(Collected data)

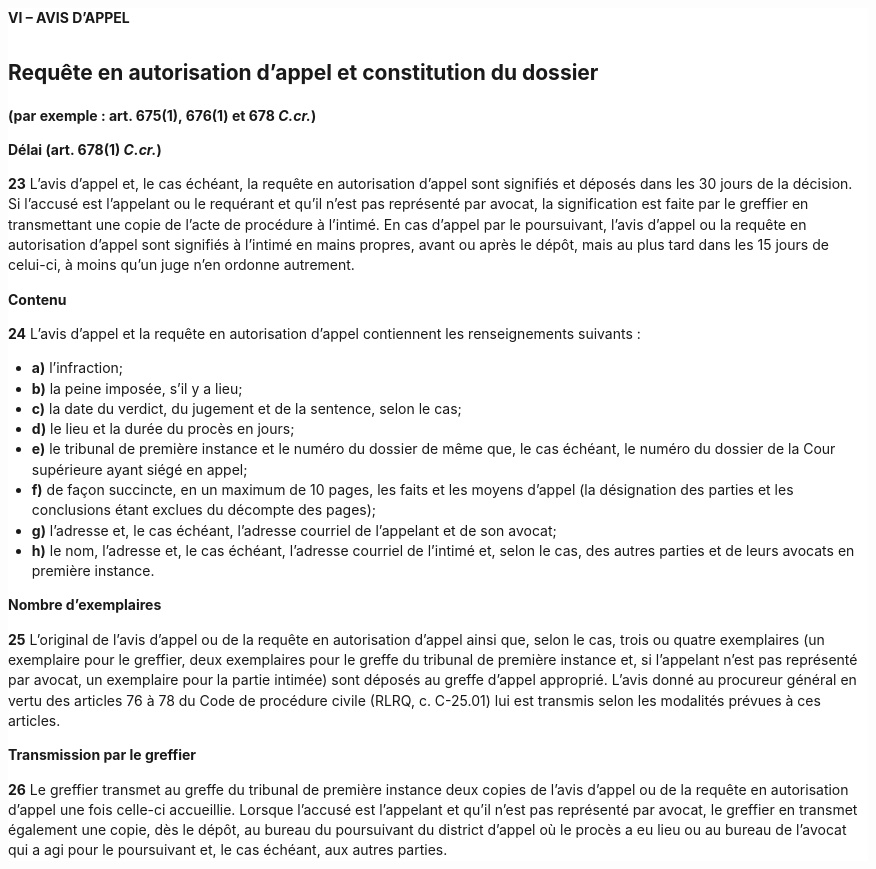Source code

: 


**VI – AVIS D’APPEL** 
## Requête en autorisation d’appel et constitution du dossier
**(par exemple : art. 675(1), 676(1) et 678 *C.cr.*)**



**Délai (art. 678(1) *C.cr.*)**

**23** L’avis d’appel et, le cas échéant, la requête en autorisation d’appel sont signifiés et déposés dans les 30 jours de la décision. Si l’accusé est l’appelant ou le requérant et qu’il n’est pas représenté par avocat, la signification est faite par le greffier en transmettant une copie de l’acte de procédure à l’intimé. En cas d’appel par le poursuivant, l’avis d’appel ou la requête en autorisation d’appel sont signifiés à l’intimé en mains propres, avant ou après le dépôt, mais au plus tard dans les 15 jours de celui-ci, à moins qu’un juge n’en ordonne autrement.




**Contenu**

**24** L’avis d’appel et la requête en autorisation d’appel contiennent les renseignements suivants :
- **a)** l’infraction;
- **b)** la peine imposée, s’il y a lieu;
- **c)** la date du verdict, du jugement et de la sentence, selon le cas;
- **d)** le lieu et la durée du procès en jours;
- **e)** le tribunal de première instance et le numéro du dossier de même que, le cas échéant, le numéro du dossier de la Cour supérieure ayant siégé en appel;
- **f)** de façon succincte, en un maximum de 10 pages, les faits et les moyens d’appel (la désignation des parties et les conclusions étant exclues du décompte des pages);
- **g)** l’adresse et, le cas échéant, l’adresse courriel de l’appelant et de son avocat;
- **h)** le nom, l’adresse et, le cas échéant, l’adresse courriel de l’intimé et, selon le cas, des autres parties et de leurs avocats en première instance.




**Nombre d’exemplaires**

**25** L’original de l’avis d’appel ou de la requête en autorisation d’appel ainsi que, selon le cas, trois ou quatre exemplaires (un exemplaire pour le greffier, deux exemplaires pour le greffe du tribunal de première instance et, si l’appelant n’est pas représenté par avocat, un exemplaire pour la partie intimée) sont déposés au greffe d’appel approprié. L’avis donné au procureur général en vertu des articles 76 à 78 du Code de procédure civile (RLRQ, c. C-25.01) lui est transmis selon les modalités prévues à ces articles.




**Transmission par le greffier**

**26** Le greffier transmet au greffe du tribunal de première instance deux copies de l’avis d’appel ou de la requête en autorisation d’appel une fois celle-ci accueillie. Lorsque l’accusé est l’appelant et qu’il n’est pas représenté par avocat, le greffier en transmet également une copie, dès le dépôt, au bureau du poursuivant du district d’appel où le procès a eu lieu ou au bureau de l’avocat qui a agi pour le poursuivant et, le cas échéant, aux autres parties.
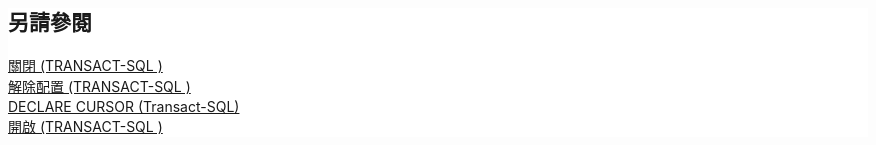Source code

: ## <a name="see-also"></a>另請參閱  
 [關閉 &#40;TRANSACT-SQL &#41;](../../t-sql/language-elements/close-transact-sql.md)   
 [解除配置 &#40;TRANSACT-SQL &#41;](../../t-sql/language-elements/deallocate-transact-sql.md)   
 [DECLARE CURSOR &#40;Transact-SQL&#41;](../../t-sql/language-elements/declare-cursor-transact-sql.md)   
 [開啟 &#40;TRANSACT-SQL &#41;](../../t-sql/language-elements/open-transact-sql.md)  
  
  

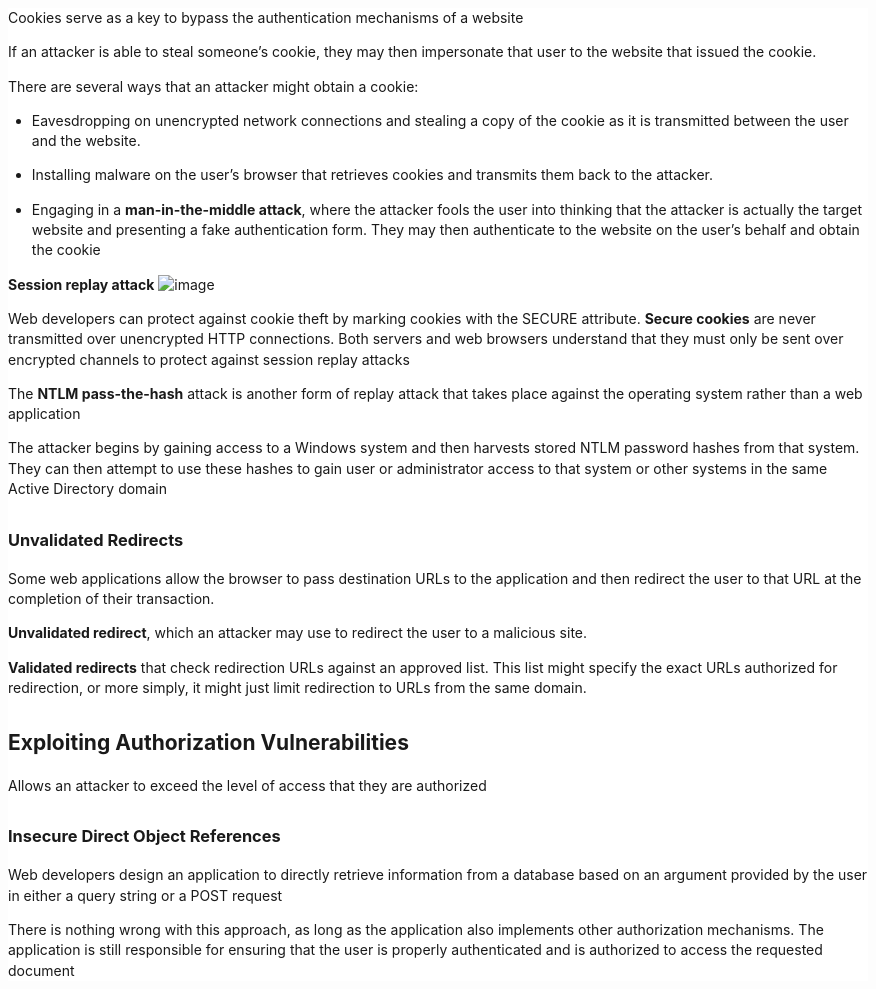 Cookies serve as a key to bypass the authentication mechanisms of a website

If an attacker is able to steal someone’s cookie, they may then impersonate that user to the website that issued the cookie. 

There are several ways that an attacker might obtain a cookie:

- Eavesdropping on unencrypted network connections and stealing a copy of the cookie as it is transmitted between the user and the website. 

- Installing malware on the user’s browser that retrieves cookies and transmits them back to the attacker. 

- Engaging in a **man-in-the-middle attack**, where the attacker fools the user into thinking that the attacker is actually the target website and presenting a fake authentication form. They may then authenticate to the website on the user’s behalf and obtain the cookie

**Session replay attack**
![image](https://github.com/rw9999/Security-plus-notes/assets/134976895/f6cea147-199c-447f-9191-d15199bbfa73)

Web developers can protect against cookie theft by marking cookies with the SECURE attribute. **Secure cookies** are never transmitted over unencrypted HTTP connections. Both servers and web browsers understand that they must only be sent over encrypted channels to protect against session replay attacks

The **NTLM pass-the-hash** attack is another form of replay attack that takes place against the operating system rather than a web application

The attacker begins by gaining access to a Windows system and then harvests stored NTLM password hashes from that system. They can then attempt to use these hashes to gain user or administrator access to that system or other systems in the same Active Directory domain

##

### Unvalidated Redirects

Some web applications allow the browser to pass destination URLs to the application and then redirect the user to that URL at the completion of their transaction.

**Unvalidated redirect**, which an attacker may use to redirect the user to a malicious site.

**Validated redirects** that check redirection URLs against an approved list. This list might specify the exact URLs authorized for redirection, or more simply, it might just limit redirection to URLs from the same domain.

## Exploiting Authorization Vulnerabilities

Allows an attacker to exceed the level of access that they are authorized

##

### Insecure Direct Object References

Web developers design an application to directly retrieve information from a database based on an argument provided by the user in either a query string or a POST request

There is nothing wrong with this approach, as long as the application also implements other authorization mechanisms. The application is still responsible for ensuring that the user is properly authenticated and is authorized to access the requested document
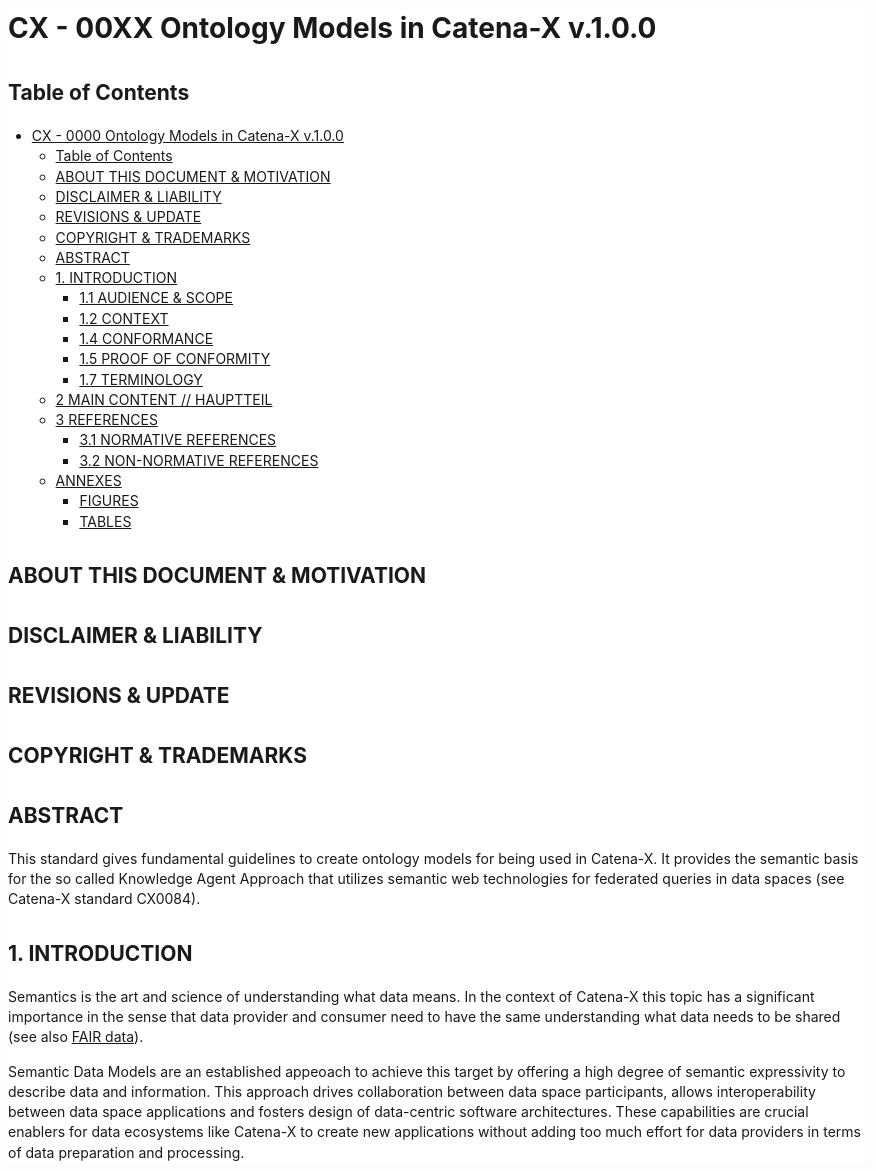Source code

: # CX - 00XX Ontology Models in Catena-X v.1.0.0

## Table of Contents

- [CX - 0000 Ontology Models in Catena-X v.1.0.0](#cx---0000-ontology-models-in-catena-x-v100)
  - [Table of Contents](#table-of-contents)
  - [ABOUT THIS DOCUMENT \& MOTIVATION](#about-this-document--motivation)
  - [DISCLAIMER \& LIABILITY](#disclaimer--liability)
  - [REVISIONS \& UPDATE](#revisions--update)
  - [COPYRIGHT \& TRADEMARKS](#copyright--trademarks)
  - [ABSTRACT](#abstract)
  - [1. INTRODUCTION](#1-introduction)
    - [1.1 AUDIENCE \& SCOPE](#11-audience--scope)
    - [1.2 CONTEXT](#12-context)
    - [1.4 CONFORMANCE](#14-conformance)
    - [1.5 PROOF OF CONFORMITY](#15-proof-of-conformity)
    - [1.7 TERMINOLOGY](#17-terminology)
  - [2 MAIN CONTENT  // HAUPTTEIL](#2-main-content---hauptteil)
  - [3 REFERENCES](#3-references)
    - [3.1 NORMATIVE REFERENCES](#31-normative-references)
    - [3.2 NON-NORMATIVE REFERENCES](#32-non-normative-references)
  - [ANNEXES](#annexes)
    - [FIGURES](#figures)
    - [TABLES](#tables)

## ABOUT THIS DOCUMENT & MOTIVATION

## DISCLAIMER & LIABILITY

## REVISIONS & UPDATE

## COPYRIGHT & TRADEMARKS

## ABSTRACT

This standard gives fundamental guidelines to create ontology models for being used in Catena-X. It provides the semantic basis for the so called Knowledge Agent Approach that utilizes semantic web technologies for federated queries in data spaces (see Catena-X standard CX0084).

## 1. INTRODUCTION

Semantics is the art and science of understanding what data means. In the context of Catena-X this topic has a significant importance in the sense that data provider and consumer need to have the same understanding what data needs to be shared (see also [FAIR data](https://en.wikipedia.org/wiki/FAIR_data)).

Semantic Data Models are an established appeoach to achieve this target by offering a high degree of semantic expressivity to describe data and information. This approach drives collaboration between data space participants, allows interoperability between data space applications and fosters design of data-centric software architectures. These capabilities are crucial enablers for data ecosystems like Catena-X to create new applications without adding too much effort for data providers in terms of data preparation and processing.
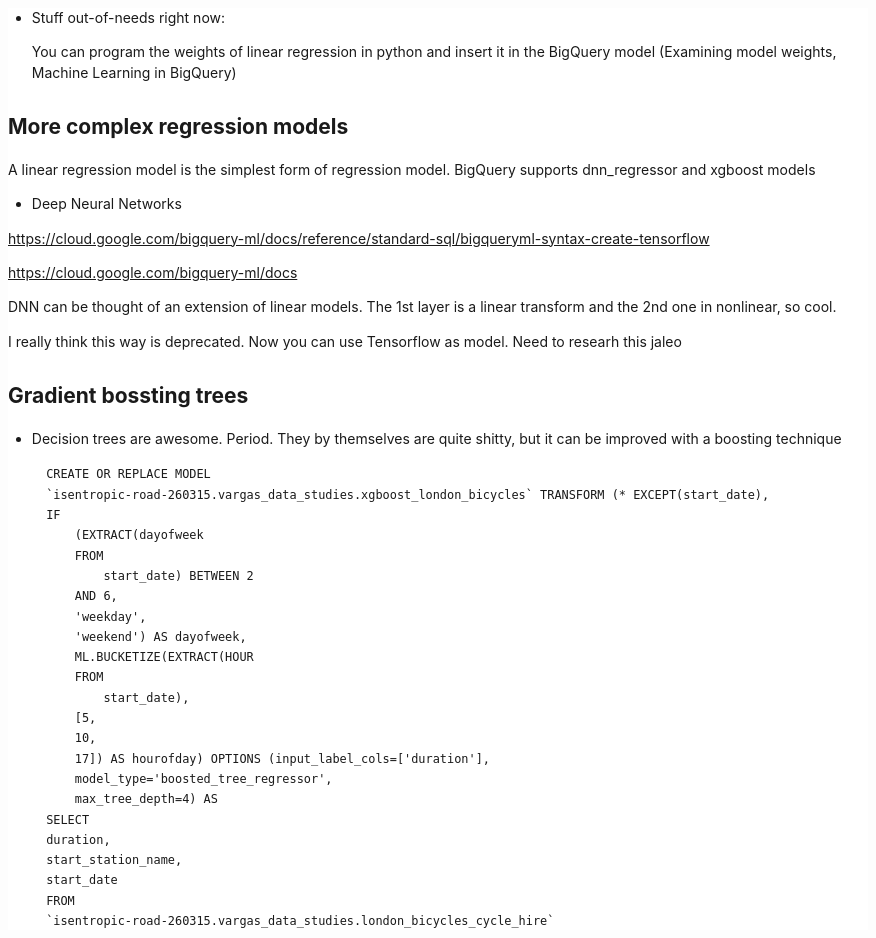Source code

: - Stuff out-of-needs right now: 

    You can program the weights of linear regression in python and insert it in the BigQuery model (Examining model weights, Machine Learning in BigQuery)

## More complex regression models 

A linear regression model is the simplest form of regression model. BigQuery supports dnn_regressor and xgboost models 

- Deep Neural Networks

https://cloud.google.com/bigquery-ml/docs/reference/standard-sql/bigqueryml-syntax-create-tensorflow

https://cloud.google.com/bigquery-ml/docs

DNN can be thought of an extension of linear models. The 1st layer is a linear transform and the 2nd one in nonlinear, so cool.

I really think this way is deprecated. Now you can use Tensorflow as model. Need to researh this jaleo


## Gradient bossting trees

- Decision trees are awesome. Period. They by themselves are quite shitty, but it can be improved with a boosting technique

        CREATE OR REPLACE MODEL
        `isentropic-road-260315.vargas_data_studies.xgboost_london_bicycles` TRANSFORM (* EXCEPT(start_date),
        IF
            (EXTRACT(dayofweek
            FROM
                start_date) BETWEEN 2
            AND 6,
            'weekday',
            'weekend') AS dayofweek,
            ML.BUCKETIZE(EXTRACT(HOUR
            FROM
                start_date),
            [5,
            10,
            17]) AS hourofday) OPTIONS (input_label_cols=['duration'],
            model_type='boosted_tree_regressor',
            max_tree_depth=4) AS
        SELECT
        duration,
        start_station_name,
        start_date
        FROM
        `isentropic-road-260315.vargas_data_studies.london_bicycles_cycle_hire`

TO-DO ITEM
Say how many lines of the data above have the string "REVISIONS" in them, and write nothing besides that number.

THE ANSWER
2